◆ GIVEN PASSAGE:
++++

# Summertime Hanalei's 1st show!



## Dontworrybeappy (Aug 22, 2006)

Hana's first show was very fun... she's matured and shaped up so much since Joel's had her that I didn't even recognize her when she came in the ring!




:






(I made that up to her with lots of snuggles back at the trailer, though!)






She won 2 blues in Modern Pleasure yearling mare, then went Champion and Reserve in Junior Champion mare, and Grand Champion and Reserve Modern Pleasure Mare! :aktion033:






She's such a pretty girl... Joel says she LOVES to show!



:


----------



## fieriq (Aug 23, 2006)

OMG! I can't believe that's our Hana! :new_shocked:

:aktion033: Joel transformed her into the beautiful horse we knew was under there!



:


----------



## SweetOpal (Aug 24, 2006)

She really did look great, Joel did a great job showing her as well, but didn't take alot of effort she is a nice horse! She was much prettier than the pics show also....


----------



## Leeana (Aug 24, 2006)

She is beautiful!!! What a neck she has, it goes on and on and on and on and ..on :new_shocked:

LOL


----------



## Dontworrybeappy (Aug 27, 2006)

SweetOpal said:


> She really did look great, Joel did a great job showing her as well, but didn't take alot of effort she is a nice horse! She was much prettier than the pics show also....


Yes, she is... how's this one? (Came today from Johnny Johnston...) :aktion033:






Maybe I shouldn't sell her - she's so pretty and such a sweetie!



:


----------



## susanne (Sep 3, 2006)

Karen, she is outrageously beautiful...if only we were ready to buy now -- she is EXACTLY what I will be looking for in a few years.


----------



## Acheron (Sep 3, 2006)

Karen, she's gorgeous!

What a fantastic picture.


----------

++++

◆ GIVEN PROBLEM 1: Decide whether each statement agrees with the thread about Hanalei's first show, answering yes or no and quoting the words of the thread that settle it: (a) Hana was named Grand Champion Modern Pleasure Mare. (b) SweetOpal wrote that the pictures made Hana look prettier than she really was. (c) Dontworrybeappy reported that Joel says Hana loves to show.
◆ GIVEN PROBLEM 2: Reproduce the part of the thread about Hanalei's first show between "## susanne (Sep" and "a fantastic picture.", inclusive.

◆ RECORDED DATA:
++++

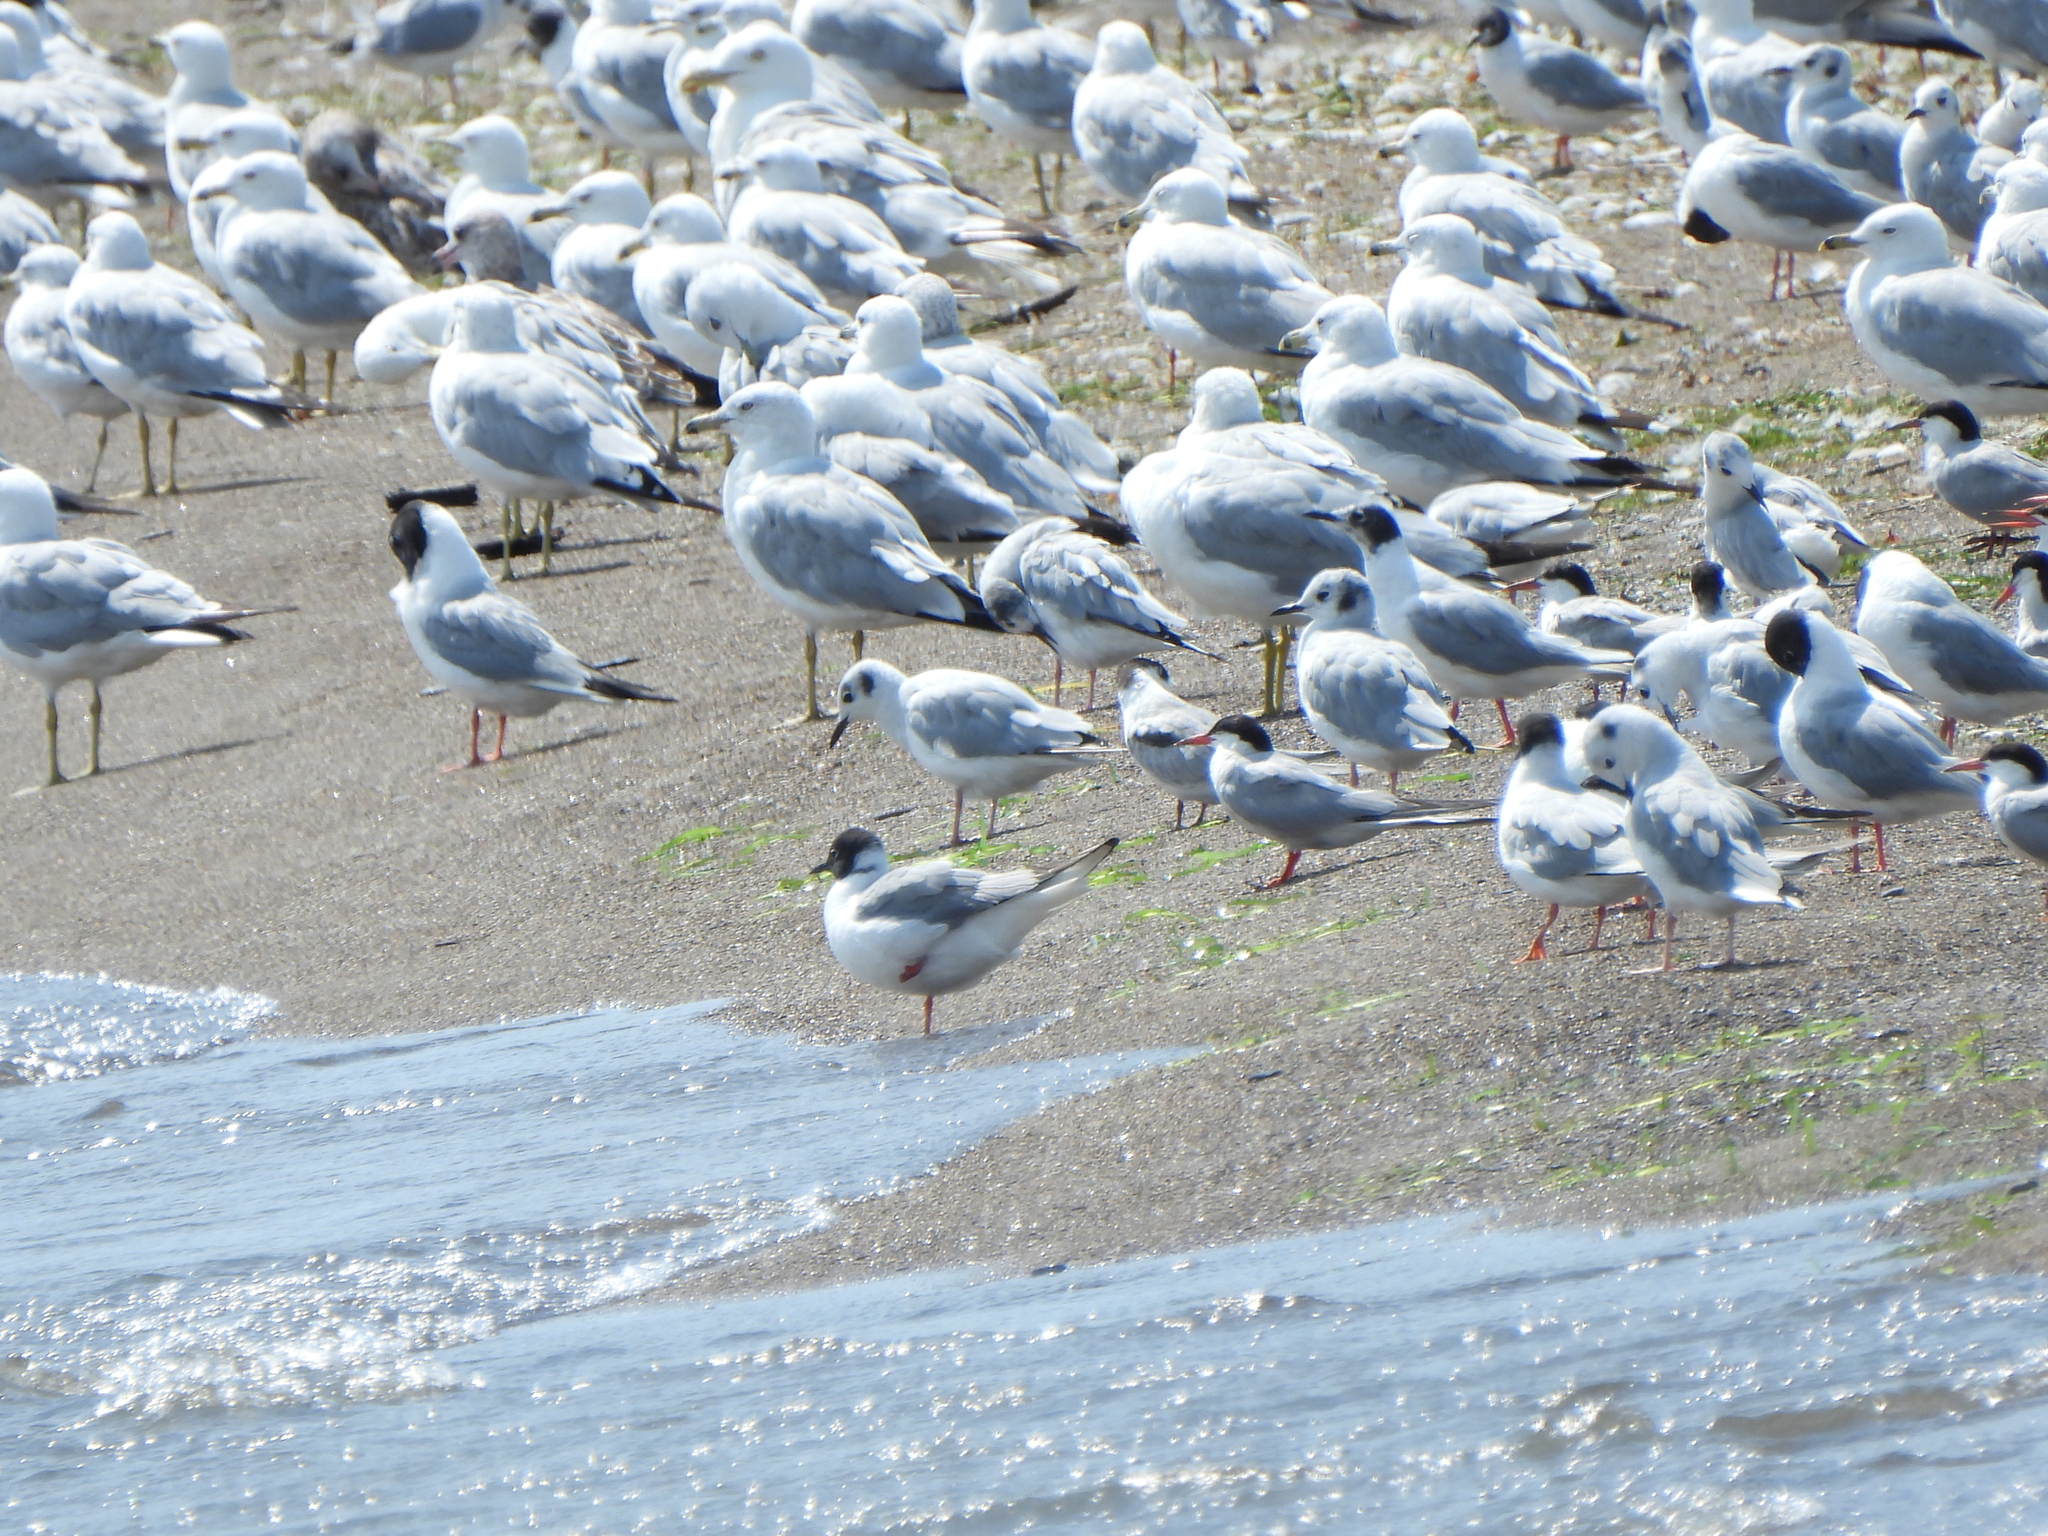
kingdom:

++++

◆ FULL RESPONSE 1:
(a) Yes: "Grand Champion and Reserve Modern Pleasure Mare!"
(b) No: "She was much prettier than the pics show also...."
(c) Yes: "Joel says she LOVES to show!"

◆ FULL RESPONSE 2:
## susanne (Sep 3, 2006)

Karen, she is outrageously beautiful...if only we were ready to buy now -- she is EXACTLY what I will be looking for in a few years.


----------



## Acheron (Sep 3, 2006)

Karen, she's gorgeous!

What a fantastic picture.